PENAS XIV KTNA: 35.000 Petani Dan Nelayan Hadiri Di Malang


Bisnis.com, MALANG - Pekan Nasional (Penas) petani Nelayan ke XIV di Stadion Kanjuruhan Kepanjen Kabupaten Malang, Jawa Timur, diikuti tak kurang 35.000 petani dan nelayan.

Ketua Panitia Pelaksana Penas yang juga Ketua Kelompok Tani Nelayan Andalan (KTNA), Winarno Tohir, mengatakan peserta tersebut datang dari 34 provinsi dan 500 kota/kabupaten di Indonesia.

“Mereka (peserta) terbagi dalam tiga kelompok yakni utama (petani dan nelayan) yang mencapai 75%, 30% pendamping (petugas dari pemerintah pusat, provinsi, dan daerah), serta sisanya peninjau yang berasal dari organisasi profesi, pakar, peneliti, dan pelaku agribisnis,” kata Winarto dalam pembukaan Penas ke XIV di Stadion Kanjuruhan Kepanjen Kabupaten Malang. Selain itu, perwakilan petani dari ASEAN dan Jepang juga hadir sebanyak 60 orang. Dalam pembukaan, sejumlah duta besar negara sahabat, menteri kabinet Indonesia bersatu jilid II, gubernur, anggota DPR dari Komisi IV, bupati dan wali kota se-Indonesia juga terlihat hadir.

Penas sendiri akan menampilkan 32 jenis kegiatan yang dirangkum dalam tujuh kelompok bidang. Selain itu peserta Penas juga akan mendapat tambahan berupa kegiatan magang di tempat petani sukses maupun di UPT pertanian serta BPPT.
“Penas harapannya bisa menjadi ajang pertemuan bagi petani nelayan untuk saling bertukar informasi, belajar, serta meningkatkan motivasi kepada generasi muda untuk cinta kepada bidang pertanian dan perikanan,” jelas dia.

Menteri Pertanian, Suswono, mengatakan melalui Penas para peserta diharapkan bisa meningkatkan jejaring dan saling belajar dalam upaya meningkatkan produksi maupun kesejahteraan.

“Sekaligus bisa menjadi ajang evaluasi atau umpan balik atas capaian kerja di bidang pertanian dan perikanan,” ujarnya.
Dalam empat tahun terakhir menurut Suswono sektor pertanian juga mampu menunjukkan kinerja yang baik.
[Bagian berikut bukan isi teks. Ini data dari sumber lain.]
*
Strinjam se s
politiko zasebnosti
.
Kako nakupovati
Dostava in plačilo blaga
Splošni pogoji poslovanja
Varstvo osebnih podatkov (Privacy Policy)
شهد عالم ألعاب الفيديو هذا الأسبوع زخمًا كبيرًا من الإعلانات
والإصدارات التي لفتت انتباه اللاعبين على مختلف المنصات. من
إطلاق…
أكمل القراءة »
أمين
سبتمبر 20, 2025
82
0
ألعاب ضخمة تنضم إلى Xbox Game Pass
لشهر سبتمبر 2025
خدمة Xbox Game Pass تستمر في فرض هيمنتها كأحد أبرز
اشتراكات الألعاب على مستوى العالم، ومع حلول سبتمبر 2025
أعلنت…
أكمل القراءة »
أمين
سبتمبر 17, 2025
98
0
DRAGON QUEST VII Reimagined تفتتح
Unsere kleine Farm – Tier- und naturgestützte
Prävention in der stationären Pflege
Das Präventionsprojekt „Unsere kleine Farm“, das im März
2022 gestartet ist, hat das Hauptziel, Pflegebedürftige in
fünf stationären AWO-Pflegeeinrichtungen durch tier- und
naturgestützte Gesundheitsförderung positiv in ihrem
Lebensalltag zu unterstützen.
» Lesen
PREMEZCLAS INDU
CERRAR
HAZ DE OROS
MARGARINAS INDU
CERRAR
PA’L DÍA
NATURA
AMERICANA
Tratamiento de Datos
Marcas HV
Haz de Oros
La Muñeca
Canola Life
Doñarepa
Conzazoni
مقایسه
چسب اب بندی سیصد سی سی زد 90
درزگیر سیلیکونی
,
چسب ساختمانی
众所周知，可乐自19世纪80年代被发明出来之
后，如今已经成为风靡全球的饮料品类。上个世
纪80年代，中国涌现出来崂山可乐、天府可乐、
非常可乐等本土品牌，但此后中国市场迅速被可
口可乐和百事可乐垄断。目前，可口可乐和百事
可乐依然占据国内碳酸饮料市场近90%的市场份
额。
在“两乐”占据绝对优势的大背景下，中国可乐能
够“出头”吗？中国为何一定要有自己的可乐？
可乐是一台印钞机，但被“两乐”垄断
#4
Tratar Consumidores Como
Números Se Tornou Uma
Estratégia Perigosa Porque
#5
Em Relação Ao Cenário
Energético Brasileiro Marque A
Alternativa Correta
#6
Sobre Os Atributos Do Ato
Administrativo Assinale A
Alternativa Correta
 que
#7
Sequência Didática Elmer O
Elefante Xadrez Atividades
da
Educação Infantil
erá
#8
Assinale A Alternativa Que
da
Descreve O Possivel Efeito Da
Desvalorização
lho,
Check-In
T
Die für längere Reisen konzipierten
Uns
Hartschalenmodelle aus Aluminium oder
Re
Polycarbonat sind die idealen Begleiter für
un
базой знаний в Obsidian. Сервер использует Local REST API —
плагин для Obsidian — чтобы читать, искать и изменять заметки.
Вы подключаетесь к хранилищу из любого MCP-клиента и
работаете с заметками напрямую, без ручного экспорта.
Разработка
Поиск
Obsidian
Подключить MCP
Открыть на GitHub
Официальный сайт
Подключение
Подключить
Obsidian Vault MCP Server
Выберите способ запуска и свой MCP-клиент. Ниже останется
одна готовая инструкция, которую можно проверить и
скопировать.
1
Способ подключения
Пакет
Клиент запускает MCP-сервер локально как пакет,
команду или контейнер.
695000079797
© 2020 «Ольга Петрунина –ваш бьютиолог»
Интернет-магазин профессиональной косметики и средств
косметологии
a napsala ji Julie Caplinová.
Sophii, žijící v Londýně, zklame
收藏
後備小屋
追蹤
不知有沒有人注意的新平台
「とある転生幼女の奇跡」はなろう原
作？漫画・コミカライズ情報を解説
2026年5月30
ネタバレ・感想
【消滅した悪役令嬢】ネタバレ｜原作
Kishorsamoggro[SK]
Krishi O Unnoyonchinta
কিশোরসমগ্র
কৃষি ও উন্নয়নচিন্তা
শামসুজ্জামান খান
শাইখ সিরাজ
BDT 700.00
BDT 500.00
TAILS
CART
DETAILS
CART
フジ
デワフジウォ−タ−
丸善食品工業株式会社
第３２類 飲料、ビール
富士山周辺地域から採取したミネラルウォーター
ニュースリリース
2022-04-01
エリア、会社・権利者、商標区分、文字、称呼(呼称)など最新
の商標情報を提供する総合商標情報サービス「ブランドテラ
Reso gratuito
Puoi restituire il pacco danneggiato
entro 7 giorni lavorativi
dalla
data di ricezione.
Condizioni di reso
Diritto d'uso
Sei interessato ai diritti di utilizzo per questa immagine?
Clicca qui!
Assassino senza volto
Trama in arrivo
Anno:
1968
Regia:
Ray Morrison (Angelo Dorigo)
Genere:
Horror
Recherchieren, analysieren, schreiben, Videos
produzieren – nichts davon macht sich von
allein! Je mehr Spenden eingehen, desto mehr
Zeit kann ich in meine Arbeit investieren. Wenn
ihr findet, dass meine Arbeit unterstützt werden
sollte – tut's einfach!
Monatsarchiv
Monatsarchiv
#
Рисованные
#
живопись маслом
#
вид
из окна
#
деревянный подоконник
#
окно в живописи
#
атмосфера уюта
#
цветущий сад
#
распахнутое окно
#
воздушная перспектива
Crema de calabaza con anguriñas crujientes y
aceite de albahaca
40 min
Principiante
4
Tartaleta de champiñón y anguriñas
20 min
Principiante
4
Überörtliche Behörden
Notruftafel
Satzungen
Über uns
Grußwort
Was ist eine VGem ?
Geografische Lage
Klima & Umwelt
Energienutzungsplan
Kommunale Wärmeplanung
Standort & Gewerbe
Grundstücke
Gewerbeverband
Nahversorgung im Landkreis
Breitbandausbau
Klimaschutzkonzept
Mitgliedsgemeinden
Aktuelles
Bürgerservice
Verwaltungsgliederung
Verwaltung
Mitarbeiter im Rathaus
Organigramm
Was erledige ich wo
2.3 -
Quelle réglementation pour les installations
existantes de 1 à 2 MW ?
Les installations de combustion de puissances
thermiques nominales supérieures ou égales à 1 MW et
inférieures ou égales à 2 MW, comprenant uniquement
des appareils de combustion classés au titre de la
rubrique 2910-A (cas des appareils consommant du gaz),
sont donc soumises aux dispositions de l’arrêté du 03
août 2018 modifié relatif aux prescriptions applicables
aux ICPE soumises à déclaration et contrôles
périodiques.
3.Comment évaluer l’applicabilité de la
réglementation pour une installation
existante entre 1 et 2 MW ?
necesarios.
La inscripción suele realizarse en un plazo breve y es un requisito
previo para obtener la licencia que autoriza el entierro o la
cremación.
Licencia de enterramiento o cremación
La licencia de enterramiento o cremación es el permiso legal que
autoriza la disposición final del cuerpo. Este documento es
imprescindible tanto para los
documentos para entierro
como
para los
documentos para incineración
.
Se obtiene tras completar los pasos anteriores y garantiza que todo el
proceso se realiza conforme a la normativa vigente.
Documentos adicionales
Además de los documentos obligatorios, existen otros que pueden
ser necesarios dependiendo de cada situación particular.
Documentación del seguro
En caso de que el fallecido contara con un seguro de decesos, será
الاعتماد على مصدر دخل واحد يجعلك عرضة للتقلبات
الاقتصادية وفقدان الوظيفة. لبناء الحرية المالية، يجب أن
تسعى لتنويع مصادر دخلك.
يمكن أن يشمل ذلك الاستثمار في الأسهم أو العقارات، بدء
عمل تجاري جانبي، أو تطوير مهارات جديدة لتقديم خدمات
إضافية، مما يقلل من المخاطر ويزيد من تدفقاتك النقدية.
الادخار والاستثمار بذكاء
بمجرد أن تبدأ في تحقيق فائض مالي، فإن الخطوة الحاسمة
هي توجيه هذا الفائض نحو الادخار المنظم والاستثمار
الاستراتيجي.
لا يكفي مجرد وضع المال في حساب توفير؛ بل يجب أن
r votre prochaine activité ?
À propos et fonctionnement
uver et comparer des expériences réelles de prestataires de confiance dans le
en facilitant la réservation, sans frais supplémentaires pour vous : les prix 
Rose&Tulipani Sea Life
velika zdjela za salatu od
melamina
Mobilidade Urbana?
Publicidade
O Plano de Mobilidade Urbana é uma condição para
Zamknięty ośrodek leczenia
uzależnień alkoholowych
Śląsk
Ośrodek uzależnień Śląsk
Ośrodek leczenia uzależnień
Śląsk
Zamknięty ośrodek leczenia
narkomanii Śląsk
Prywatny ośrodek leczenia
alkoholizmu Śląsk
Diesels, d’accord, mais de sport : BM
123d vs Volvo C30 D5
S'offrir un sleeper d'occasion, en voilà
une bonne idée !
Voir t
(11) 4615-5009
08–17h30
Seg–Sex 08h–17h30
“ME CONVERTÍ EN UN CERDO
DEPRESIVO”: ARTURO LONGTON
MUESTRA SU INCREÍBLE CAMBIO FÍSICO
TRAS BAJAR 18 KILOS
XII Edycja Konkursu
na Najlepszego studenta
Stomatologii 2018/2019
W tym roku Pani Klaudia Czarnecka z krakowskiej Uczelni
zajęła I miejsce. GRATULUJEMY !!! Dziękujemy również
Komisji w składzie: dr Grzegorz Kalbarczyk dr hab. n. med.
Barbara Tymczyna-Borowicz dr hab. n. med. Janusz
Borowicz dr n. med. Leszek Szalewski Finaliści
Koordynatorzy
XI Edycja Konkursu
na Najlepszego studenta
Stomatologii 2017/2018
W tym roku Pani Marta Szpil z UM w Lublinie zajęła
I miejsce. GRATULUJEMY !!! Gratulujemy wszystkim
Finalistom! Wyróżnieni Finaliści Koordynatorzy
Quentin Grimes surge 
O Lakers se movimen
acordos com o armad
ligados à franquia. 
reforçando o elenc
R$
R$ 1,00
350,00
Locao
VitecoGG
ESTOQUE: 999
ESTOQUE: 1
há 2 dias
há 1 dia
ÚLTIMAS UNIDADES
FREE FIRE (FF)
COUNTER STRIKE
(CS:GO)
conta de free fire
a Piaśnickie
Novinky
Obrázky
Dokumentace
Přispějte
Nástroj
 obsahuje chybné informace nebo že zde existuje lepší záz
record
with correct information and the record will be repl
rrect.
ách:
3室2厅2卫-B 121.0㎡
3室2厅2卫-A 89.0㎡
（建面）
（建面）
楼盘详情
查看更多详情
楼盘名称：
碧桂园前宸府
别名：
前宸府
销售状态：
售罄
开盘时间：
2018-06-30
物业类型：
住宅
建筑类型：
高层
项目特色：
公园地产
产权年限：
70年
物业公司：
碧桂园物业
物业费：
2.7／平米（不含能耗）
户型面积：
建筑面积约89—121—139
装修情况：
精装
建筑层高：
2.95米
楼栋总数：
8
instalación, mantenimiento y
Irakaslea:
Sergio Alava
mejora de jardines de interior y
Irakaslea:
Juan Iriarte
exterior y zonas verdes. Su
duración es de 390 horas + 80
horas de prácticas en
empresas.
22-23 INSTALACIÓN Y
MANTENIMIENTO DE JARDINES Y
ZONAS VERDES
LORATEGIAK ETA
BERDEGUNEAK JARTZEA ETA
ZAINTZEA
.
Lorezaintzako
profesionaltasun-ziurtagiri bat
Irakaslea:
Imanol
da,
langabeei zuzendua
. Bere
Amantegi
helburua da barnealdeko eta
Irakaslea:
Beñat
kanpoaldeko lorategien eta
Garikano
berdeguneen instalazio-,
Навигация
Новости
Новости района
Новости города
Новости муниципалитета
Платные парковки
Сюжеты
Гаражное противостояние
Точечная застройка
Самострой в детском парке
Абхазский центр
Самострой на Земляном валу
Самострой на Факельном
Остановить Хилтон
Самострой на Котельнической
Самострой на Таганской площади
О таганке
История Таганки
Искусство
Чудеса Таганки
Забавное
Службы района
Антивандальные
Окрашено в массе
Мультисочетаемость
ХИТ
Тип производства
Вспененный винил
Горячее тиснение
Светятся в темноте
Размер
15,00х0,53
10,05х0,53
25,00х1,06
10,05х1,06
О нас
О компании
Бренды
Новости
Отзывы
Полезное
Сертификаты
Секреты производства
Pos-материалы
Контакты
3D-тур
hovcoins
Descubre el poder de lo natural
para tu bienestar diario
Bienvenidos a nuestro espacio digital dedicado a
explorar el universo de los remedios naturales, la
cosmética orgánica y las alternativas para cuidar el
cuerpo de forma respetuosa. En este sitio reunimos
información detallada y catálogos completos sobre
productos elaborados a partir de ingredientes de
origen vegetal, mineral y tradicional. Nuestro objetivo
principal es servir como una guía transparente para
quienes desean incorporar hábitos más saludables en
Hal itu ditandai dengan peningkatan produksi sejumlah komoditas seperti padi, jagung, kedelai, tebu, maupun daging di tengah situasi yang berkembang seperti perubahan iklim maupun serangan hama dan penyakit.

Pada kesempatan itu menteri pertanian juga menyerahkan buku Strategi Induk Pembangunan Pertanian (SIPP) kepada sejumlah pemimpin daerah yang merupakan upaya menjawab tantangan jangka panjang di bidang pertanian selama 2013-2045.

“SIPP merupakan upaya untuk mewujudkan Indonesia sebagai negara yang mandiri, bermartabat, dan unggul di bidang pertanian dan pangan,” tambah dia.